You won’t have to worry about much logging traffic though.  Things are similar to last week.  Logging trucks are using the Trappers Lake Road, the Greenwood Road, Firebox Road, and Old Greenwood Road (Forest Road 144).  Do still watch out for rough roadways, though some grading is starting to take place.

The other thing to watch for on roadways are fawns and moose calves.  You should watch for the adults too, of course, but we’ve had a lot of people seeing the newborns out with their moms.  Remember, a moose with a calf is very protective, and you should not try to approach them for photos.  People have been charged by protective mama moose, and you really don’t want a moose mad at you.  Deer protect their fawns by hiding them while mom goes out grazing.  Fawns will lie perfectly still when you stumble across one.  Don’t try to pick it up, or try to help it – it is just fine.  Also, don’t stay near for too long, you’ll only stress the poor thing.  Just leave fawns alone and mom will come back and take care of it. 
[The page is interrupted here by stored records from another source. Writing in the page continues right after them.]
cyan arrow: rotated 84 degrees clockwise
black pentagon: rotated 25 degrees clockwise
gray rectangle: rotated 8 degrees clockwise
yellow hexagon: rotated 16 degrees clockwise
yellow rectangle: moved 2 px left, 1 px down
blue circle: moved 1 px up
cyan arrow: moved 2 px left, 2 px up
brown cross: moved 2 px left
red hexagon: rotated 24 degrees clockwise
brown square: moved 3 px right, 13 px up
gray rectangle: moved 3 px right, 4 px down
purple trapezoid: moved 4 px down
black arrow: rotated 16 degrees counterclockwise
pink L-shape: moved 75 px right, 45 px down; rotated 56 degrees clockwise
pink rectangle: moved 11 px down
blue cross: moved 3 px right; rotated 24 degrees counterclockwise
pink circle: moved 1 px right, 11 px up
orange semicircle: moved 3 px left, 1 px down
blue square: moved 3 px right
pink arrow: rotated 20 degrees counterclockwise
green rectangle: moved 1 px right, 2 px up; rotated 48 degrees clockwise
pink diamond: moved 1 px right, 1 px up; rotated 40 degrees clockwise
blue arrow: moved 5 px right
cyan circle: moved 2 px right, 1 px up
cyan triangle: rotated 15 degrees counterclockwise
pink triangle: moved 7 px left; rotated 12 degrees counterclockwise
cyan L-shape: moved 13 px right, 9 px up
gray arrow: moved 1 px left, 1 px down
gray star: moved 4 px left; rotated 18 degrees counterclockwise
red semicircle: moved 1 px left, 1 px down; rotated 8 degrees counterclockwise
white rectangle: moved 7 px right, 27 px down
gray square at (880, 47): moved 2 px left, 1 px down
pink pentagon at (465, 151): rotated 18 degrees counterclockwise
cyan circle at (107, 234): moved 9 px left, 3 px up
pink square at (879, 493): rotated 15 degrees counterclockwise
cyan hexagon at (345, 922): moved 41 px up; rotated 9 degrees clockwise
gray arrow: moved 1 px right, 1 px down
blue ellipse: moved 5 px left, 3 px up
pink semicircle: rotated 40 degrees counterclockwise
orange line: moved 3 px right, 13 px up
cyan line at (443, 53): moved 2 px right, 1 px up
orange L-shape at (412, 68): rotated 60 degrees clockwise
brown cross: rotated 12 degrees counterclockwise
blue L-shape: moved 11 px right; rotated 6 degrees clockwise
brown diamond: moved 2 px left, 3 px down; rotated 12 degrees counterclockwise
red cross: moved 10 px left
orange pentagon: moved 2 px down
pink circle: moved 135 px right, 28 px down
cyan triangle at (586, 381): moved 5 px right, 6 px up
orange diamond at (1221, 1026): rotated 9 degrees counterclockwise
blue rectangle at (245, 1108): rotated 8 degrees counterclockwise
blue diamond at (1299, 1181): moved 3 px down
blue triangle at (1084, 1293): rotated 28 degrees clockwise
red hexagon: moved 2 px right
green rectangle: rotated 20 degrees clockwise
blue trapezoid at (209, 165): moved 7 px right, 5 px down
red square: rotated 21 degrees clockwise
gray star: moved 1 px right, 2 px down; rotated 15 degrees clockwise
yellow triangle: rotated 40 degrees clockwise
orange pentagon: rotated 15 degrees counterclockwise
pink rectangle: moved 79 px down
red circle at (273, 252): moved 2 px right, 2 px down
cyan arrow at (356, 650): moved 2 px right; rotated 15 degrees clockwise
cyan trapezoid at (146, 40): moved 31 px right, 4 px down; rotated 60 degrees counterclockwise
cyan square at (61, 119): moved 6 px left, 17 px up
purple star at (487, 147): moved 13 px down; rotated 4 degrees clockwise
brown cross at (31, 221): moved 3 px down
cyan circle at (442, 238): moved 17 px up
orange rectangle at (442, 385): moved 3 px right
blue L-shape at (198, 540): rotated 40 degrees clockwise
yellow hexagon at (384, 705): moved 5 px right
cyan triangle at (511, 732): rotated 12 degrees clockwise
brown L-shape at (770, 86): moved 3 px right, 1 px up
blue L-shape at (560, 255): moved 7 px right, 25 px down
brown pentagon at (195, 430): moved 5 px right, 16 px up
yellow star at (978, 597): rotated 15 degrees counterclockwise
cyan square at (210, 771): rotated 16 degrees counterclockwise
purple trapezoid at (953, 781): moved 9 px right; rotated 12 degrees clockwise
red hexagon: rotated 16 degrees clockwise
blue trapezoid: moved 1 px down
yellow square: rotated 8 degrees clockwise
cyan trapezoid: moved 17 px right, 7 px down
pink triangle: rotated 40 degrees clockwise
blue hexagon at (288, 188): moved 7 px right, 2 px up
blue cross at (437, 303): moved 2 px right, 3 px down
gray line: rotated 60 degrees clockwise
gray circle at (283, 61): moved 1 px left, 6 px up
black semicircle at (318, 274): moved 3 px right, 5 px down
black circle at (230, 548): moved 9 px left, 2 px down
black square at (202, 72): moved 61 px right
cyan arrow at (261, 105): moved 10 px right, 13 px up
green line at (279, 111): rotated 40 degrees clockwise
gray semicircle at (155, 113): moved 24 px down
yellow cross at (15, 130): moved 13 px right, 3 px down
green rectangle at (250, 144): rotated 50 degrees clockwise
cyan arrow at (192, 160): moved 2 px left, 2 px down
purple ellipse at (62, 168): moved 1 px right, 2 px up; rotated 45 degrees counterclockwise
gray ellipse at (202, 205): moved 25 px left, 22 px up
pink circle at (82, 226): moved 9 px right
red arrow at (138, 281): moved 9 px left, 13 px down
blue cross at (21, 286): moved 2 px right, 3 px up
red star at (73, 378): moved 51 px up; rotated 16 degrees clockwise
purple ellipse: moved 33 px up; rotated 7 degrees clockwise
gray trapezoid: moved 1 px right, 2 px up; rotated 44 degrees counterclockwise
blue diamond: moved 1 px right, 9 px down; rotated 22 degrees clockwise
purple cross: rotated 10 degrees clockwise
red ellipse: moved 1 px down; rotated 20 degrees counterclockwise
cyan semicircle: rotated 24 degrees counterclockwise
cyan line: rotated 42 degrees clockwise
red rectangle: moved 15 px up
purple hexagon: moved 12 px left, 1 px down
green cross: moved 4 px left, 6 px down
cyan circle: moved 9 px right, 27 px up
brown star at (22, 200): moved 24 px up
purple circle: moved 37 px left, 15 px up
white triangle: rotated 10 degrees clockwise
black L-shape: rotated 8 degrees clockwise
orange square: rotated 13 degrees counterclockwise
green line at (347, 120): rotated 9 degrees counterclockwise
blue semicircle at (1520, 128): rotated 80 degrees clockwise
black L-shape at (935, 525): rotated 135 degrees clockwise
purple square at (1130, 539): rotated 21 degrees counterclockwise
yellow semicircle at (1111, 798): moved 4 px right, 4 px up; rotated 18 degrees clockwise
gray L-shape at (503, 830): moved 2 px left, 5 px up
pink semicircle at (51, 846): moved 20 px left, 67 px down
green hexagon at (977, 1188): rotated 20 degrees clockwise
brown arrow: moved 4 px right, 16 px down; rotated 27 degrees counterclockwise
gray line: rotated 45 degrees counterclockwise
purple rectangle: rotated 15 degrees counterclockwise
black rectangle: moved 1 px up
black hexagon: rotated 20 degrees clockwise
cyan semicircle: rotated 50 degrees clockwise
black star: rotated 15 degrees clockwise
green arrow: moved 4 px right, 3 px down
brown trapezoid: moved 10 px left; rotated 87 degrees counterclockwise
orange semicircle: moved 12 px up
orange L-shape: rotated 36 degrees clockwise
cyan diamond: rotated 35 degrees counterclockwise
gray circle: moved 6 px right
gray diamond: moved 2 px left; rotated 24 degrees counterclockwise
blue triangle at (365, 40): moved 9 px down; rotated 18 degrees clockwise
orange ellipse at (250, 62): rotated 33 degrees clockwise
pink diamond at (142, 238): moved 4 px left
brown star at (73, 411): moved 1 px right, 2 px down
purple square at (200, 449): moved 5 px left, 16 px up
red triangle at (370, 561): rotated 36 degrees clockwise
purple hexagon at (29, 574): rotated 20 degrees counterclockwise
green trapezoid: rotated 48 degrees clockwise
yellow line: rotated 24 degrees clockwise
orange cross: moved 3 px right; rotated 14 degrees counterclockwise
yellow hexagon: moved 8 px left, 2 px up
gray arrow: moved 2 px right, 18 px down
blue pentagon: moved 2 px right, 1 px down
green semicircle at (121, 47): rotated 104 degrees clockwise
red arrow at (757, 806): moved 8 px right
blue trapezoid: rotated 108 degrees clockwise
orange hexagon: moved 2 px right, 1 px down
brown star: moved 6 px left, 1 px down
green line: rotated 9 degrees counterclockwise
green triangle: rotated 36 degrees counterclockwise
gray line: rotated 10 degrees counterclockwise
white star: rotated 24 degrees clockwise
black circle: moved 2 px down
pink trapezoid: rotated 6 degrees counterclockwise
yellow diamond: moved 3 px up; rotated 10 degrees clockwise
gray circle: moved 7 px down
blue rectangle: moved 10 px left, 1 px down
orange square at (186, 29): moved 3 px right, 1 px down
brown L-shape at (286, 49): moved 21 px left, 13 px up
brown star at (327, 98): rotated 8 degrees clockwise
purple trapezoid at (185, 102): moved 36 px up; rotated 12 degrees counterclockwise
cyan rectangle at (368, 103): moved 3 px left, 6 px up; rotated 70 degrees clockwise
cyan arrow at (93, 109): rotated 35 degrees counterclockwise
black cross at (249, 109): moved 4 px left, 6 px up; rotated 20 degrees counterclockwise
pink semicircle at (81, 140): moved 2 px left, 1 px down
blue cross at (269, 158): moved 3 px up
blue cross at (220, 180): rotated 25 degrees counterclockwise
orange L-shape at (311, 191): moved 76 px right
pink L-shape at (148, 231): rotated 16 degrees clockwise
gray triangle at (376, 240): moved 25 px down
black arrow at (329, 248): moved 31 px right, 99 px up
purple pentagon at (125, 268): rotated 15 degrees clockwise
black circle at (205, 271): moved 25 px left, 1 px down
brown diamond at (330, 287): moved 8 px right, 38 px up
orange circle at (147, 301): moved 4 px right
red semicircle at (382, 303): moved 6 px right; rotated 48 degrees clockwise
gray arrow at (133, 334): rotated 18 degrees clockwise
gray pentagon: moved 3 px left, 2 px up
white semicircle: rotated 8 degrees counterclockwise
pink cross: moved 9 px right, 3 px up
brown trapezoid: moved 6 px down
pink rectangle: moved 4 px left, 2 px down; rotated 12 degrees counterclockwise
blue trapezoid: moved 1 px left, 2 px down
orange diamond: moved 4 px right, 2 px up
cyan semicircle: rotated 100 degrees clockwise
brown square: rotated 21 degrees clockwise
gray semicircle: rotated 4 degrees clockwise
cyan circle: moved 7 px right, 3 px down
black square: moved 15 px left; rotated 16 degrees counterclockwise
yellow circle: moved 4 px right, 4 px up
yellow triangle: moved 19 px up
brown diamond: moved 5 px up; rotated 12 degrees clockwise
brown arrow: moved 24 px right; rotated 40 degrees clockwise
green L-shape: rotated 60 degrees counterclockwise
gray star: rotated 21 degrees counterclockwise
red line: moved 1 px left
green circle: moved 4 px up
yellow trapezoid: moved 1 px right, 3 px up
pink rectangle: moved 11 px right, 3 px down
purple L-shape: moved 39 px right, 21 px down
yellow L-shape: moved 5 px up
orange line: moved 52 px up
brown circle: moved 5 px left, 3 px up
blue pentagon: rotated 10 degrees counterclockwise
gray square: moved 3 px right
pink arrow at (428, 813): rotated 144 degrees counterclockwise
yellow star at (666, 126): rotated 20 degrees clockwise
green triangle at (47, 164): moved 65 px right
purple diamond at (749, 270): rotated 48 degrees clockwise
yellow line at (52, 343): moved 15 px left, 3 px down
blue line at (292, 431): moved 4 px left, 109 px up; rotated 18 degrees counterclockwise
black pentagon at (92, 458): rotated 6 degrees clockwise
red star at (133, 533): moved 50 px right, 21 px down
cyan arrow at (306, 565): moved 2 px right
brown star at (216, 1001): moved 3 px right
People also like to “help” abandoned bunnies and chicks who “fell” out of the nest.  As nice as the thought is, bunnies and chicks usually don’t need help.  Snowshoe hare moms leave their young alone, just like fawns, and abandoned bunnies are not really abandoned at all.  The mom is usually very secretive, and you may never catch her coming back to nurse the young.  For baby birds that seem to have fallen, well, that’s part of learning to fly.  Chicks will fall, or fly, out of the nest and be not quite good enough to fly back up.  Mom will still feed them on the ground, just let them be.

I hope you make some time this week to get out in the woods and search out some of these young animals and their parents.  It looks like we could have some great weather, so get out there!